Ok, so there they are, for what they’re worth. The only problem being: Mozart did in fact write cadenzas for these movements, as I discovered when Zoe produced the Bärenreiter edition at rehearsal. They might not have been officially published by Mozart but the copies are in Leopold’s hand and, just as significantly, are artistically genuine. Anyone who has tried to write a pastiche of Mozart quickly learns that it is almost impossible to imitate the essential art of the man. Imitate the mannerisms, yes, but the only point of that is to have fun, and the outcome is always dubious if the intention is more serious, because Mozart’s art is so often concealed and extremely subtle, not to mention technically brilliant, sometimes astonishingly so. Look at the details in construction of any great artist and you will find the same thing: alarming displays of genius in a myriad small things, making up larger things, making up the whole. That these cadenzas are by Mozart needs no handwriting expert for authentication: the art is in itself unique.

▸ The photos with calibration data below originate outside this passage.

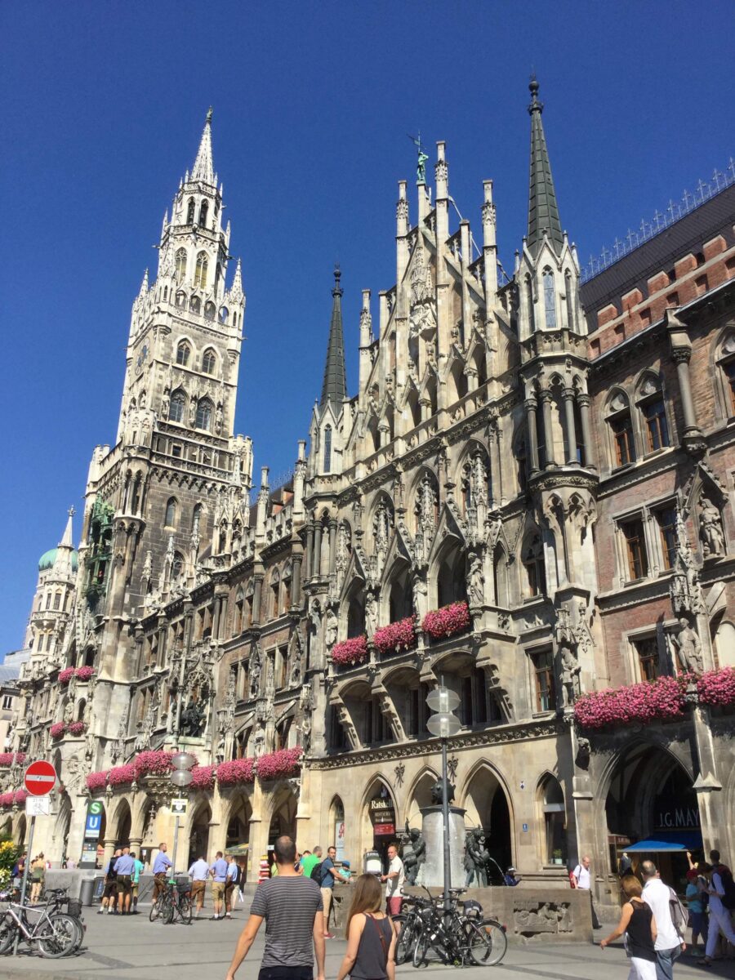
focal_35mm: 31
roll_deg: -1.5
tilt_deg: +23.9
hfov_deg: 45.4
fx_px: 878
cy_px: 490
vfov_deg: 58.4
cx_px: 368
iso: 25
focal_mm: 3.3
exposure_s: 1/1508
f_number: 2.4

And yet, I will still play my own. I can’t offer a very philosophical explanation. I have always said to myself, if Mozart wrote a cadenza, then I will play it; if not, then and only then will I supply my own out of necessity. It has nothing to do with any fashionable idea that the performance practice of the era would demand that the performer (me) ought to improvise on the spot. Phooey, too hard, and too anachronistic, and too many other things. I would much rather hear Mozart played well than played authentically. Well and authentically, that’s another thing, naturally. No, it’s simply that I like the idea of artistic homage, and one of the curious and unique ways it is possible for us to pay homage as artists to much greater artists of the past is to include a piece of ourselves in the recreation of their art in our own time. That, whether we acknowledge it or not, is what we do all the time in our peculiar world of classical music, and a most marvellous relationship it is, too.